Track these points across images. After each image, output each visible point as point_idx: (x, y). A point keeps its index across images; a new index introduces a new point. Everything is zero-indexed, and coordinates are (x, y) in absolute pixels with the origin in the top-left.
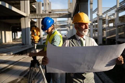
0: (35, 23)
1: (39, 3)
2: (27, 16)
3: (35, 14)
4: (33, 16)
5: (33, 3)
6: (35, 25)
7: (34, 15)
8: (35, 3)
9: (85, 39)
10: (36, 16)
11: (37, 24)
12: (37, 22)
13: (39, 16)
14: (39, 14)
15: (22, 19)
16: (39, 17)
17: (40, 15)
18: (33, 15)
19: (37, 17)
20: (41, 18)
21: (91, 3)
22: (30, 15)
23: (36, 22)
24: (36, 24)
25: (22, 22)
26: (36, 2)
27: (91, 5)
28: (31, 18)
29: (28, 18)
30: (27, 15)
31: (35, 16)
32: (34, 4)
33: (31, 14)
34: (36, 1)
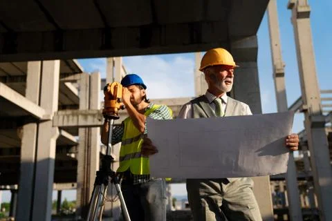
0: (74, 149)
1: (90, 77)
2: (45, 118)
3: (75, 111)
4: (71, 118)
5: (71, 78)
6: (73, 156)
7: (73, 115)
8: (77, 77)
9: (226, 101)
10: (80, 117)
11: (81, 149)
12: (80, 143)
13: (90, 119)
14: (90, 112)
15: (29, 130)
16: (90, 122)
17: (94, 115)
18: (68, 116)
19: (82, 122)
20: (97, 126)
21: (277, 72)
22: (57, 114)
23: (76, 145)
24: (76, 153)
25: (24, 141)
26: (81, 72)
27: (278, 79)
28: (61, 125)
29: (49, 124)
30: (49, 116)
31: (75, 118)
32: (73, 82)
33: (60, 112)
34: (82, 69)
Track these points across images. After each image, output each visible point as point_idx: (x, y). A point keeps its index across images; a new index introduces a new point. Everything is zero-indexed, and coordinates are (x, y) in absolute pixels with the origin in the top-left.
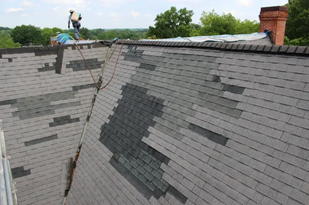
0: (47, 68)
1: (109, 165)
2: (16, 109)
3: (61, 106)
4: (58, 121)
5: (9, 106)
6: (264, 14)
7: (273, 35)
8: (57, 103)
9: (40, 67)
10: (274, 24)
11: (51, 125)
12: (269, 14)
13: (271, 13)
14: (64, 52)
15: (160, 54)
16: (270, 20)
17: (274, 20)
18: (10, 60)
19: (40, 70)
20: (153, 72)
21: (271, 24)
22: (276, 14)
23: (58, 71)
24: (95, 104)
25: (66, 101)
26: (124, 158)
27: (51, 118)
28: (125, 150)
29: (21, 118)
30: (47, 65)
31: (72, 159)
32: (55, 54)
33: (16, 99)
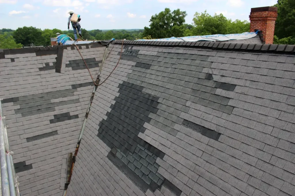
0: (47, 67)
1: (107, 159)
2: (18, 107)
3: (61, 103)
4: (58, 118)
5: (12, 103)
6: (254, 14)
7: (263, 34)
9: (41, 66)
10: (264, 24)
11: (52, 121)
13: (261, 14)
14: (64, 52)
15: (155, 54)
16: (260, 20)
17: (264, 20)
18: (13, 60)
19: (41, 69)
20: (148, 71)
21: (261, 24)
22: (266, 15)
23: (58, 71)
24: (93, 101)
25: (65, 99)
26: (121, 153)
27: (51, 115)
28: (123, 146)
29: (23, 115)
30: (47, 64)
31: (71, 154)
32: (55, 54)
33: (18, 97)
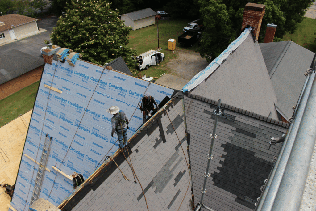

==============================

(Your instructions) Everything in the data except the pictures needs to be written out exactly.

(Completed exercise)
Track these points across images. After each image, output each visible point as point_idx: (x, y). A point keeps its index across images; a new index introduces a new point. Everything is zero-indexed, and coordinates are (x, y) in absolute pixels with the origin in the top-left.
0: (35, 23)
1: (39, 3)
2: (27, 16)
3: (35, 14)
4: (33, 16)
5: (33, 3)
6: (35, 25)
7: (34, 15)
8: (35, 3)
9: (85, 39)
10: (36, 16)
11: (37, 24)
12: (37, 22)
13: (39, 16)
14: (39, 14)
15: (22, 19)
16: (39, 17)
17: (40, 15)
18: (33, 15)
19: (37, 17)
20: (41, 18)
21: (91, 3)
22: (30, 15)
23: (36, 22)
24: (36, 24)
25: (22, 22)
26: (36, 2)
27: (91, 5)
28: (31, 18)
29: (28, 18)
30: (27, 15)
31: (35, 16)
32: (34, 4)
33: (31, 14)
34: (36, 1)
0: (74, 149)
1: (90, 77)
2: (45, 118)
3: (75, 111)
4: (71, 118)
5: (71, 78)
6: (73, 156)
7: (73, 115)
8: (77, 77)
9: (226, 101)
10: (80, 117)
11: (81, 149)
12: (80, 143)
13: (90, 119)
14: (90, 112)
15: (29, 130)
16: (90, 122)
17: (94, 115)
18: (68, 116)
19: (82, 122)
20: (97, 126)
21: (277, 72)
22: (57, 114)
23: (76, 145)
24: (76, 153)
25: (24, 141)
26: (81, 72)
27: (278, 79)
28: (61, 125)
29: (49, 124)
30: (49, 116)
31: (75, 118)
32: (73, 82)
33: (60, 112)
34: (82, 69)
Track these points across images. After each image, output each visible point as point_idx: (x, y). A point keeps its index across images; a new index introduces a new point. Everything is zero-indexed, and coordinates are (x, y) in absolute pixels with the origin in the top-left.
0: (47, 68)
1: (109, 165)
2: (16, 109)
3: (61, 106)
4: (58, 121)
5: (9, 106)
6: (264, 14)
7: (273, 35)
8: (57, 103)
9: (40, 67)
10: (274, 24)
11: (51, 125)
12: (269, 14)
13: (271, 13)
14: (64, 52)
15: (160, 54)
16: (270, 20)
17: (274, 20)
18: (10, 60)
19: (40, 70)
20: (153, 72)
21: (271, 24)
22: (276, 14)
23: (58, 71)
24: (95, 104)
25: (66, 101)
26: (124, 158)
27: (51, 118)
28: (125, 150)
29: (21, 118)
30: (47, 65)
31: (72, 159)
32: (55, 54)
33: (16, 99)
0: (47, 67)
1: (107, 159)
2: (18, 107)
3: (61, 103)
4: (58, 118)
5: (12, 103)
6: (254, 14)
7: (263, 34)
9: (41, 66)
10: (264, 24)
11: (52, 121)
13: (261, 14)
14: (64, 52)
15: (155, 54)
16: (260, 20)
17: (264, 20)
18: (13, 60)
19: (41, 69)
20: (148, 71)
21: (261, 24)
22: (266, 15)
23: (58, 71)
24: (93, 101)
25: (65, 99)
26: (121, 153)
27: (51, 115)
28: (123, 146)
29: (23, 115)
30: (47, 64)
31: (71, 154)
32: (55, 54)
33: (18, 97)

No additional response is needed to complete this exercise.